Когда отряд скрылся из виду, с горы, с которой падали камни, почти по отвесной стене съехал на пятках Калой, а следом за ним Иналук. Не задерживаясь, они ринулись вниз по следу Гарака.
Под карнизом лежал стражник, которого схватил Гарак.
Он был мертв. Братья обшарили его, забрали сумку с патронами. На дне ущелья подобрали обе винтовки. Но второго стражника не было. Он, видимо, упал прямо в реку. Они побежали по берегу вверх. Перешли вброд на другую сторону. В кустах стояла их лошадь. Значит, Виты и Гарак ушли на других. Калой с Иналуком сели вдвоем на коня и скрылись в сосновых зарослях.
Дело было сделано.

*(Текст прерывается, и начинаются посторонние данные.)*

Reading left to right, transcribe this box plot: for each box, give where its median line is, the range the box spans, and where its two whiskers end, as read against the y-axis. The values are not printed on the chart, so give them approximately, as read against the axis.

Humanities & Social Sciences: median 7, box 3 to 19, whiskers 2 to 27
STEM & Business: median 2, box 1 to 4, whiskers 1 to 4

Узник получил свободу. Но чего она стоила ему — еще никто не знал. Ночью юноши добрались до дома Иналука и уложили Гарака, который едва держался на ногах. Падая с тропы с человеком на спине, он ударился — ушибы и ссадины были на всем его теле, однако удар о каменный выступ пришелся в грудь. К утру ему стало хуже. Из горла пошла кровь. Калой решил, что отец погиб.
Но мать Иналука выспросила у женщин, что делать, достала траву и начала его лечить.
В ауле никто не знал, где Гарак. Когда разнесся слух о том, что отряд попал под обвал и многие погибли, что даже Гойтемир едва остался жив, люди решили: видно, Гарака снесло с тропы и он, боясь нового ареста, скрылся у знакомых.
Докки не находила себе места. Она не верила слухам и считала мужа погибшим. «Если б он был жив, — думала она, — он хоть раз пришел бы к нам…» Калой отмалчивался.
Наконец она решила идти к Гойтемиру и узнать, куда он дел ее мужа. Раз Эги перестали интересоваться судьбой своего брата, это сделает она.
Поздно вечером, во время ужина, впервые в жизни у нее с Калоем произошел тяжелый разговор.
— Скажи, ты действительно сжег поле или хотел, чтобы отца не забрали?
— Сжег, — ответил он.
— Значит, он погиб из-за тебя…
— Нет. Когда его схватили, никто не знал, что это сделал я… И зачем думать, что он погиб? Люди же говорят, что он жив.
— А что еще должны говорить люди? — вспылила Докки. — У людей сыновья в таком возрасте, как ты, считаются взрослыми, а ты… Надо было ходить по скалам, расспрашивать людей, искать его… Ведь это же человек! Он бы тебя так не оставил! Где его кости, где могила? А тебе все нипочем! — Она зарыдала. — Завтра я пойду, раз вы, Эги, не мужчины!
Калой отодвинул еду, встал.
— Докки, — сказал он ей. — Не расстраивайся. Эги — мужчины. Были и будут ими. Я не вернусь, пока не найду его! — И он направился к выходу.
— Куда ты?! Не обижайся! Мне больно. Я устала одна… — закричала ему вслед Докки, но он, ничего не ответив, исчез в темноте.
Ночью, когда Докки лежала с открытыми глазами и, глядя на тоненький огонек малого светильника, кляла себя за разговор с сыном и вспомнила, как муж просил не обижать его, скрипнули петли… В дверь проскользнул Калой. Он оглядел комнату, словно попал не в свой дом, и, снова приоткрыв дверь, впустил незнакомого мужчину. Докки в удивлении привстала. И… под космами чужой папахи увидела родные улыбающиеся глаза.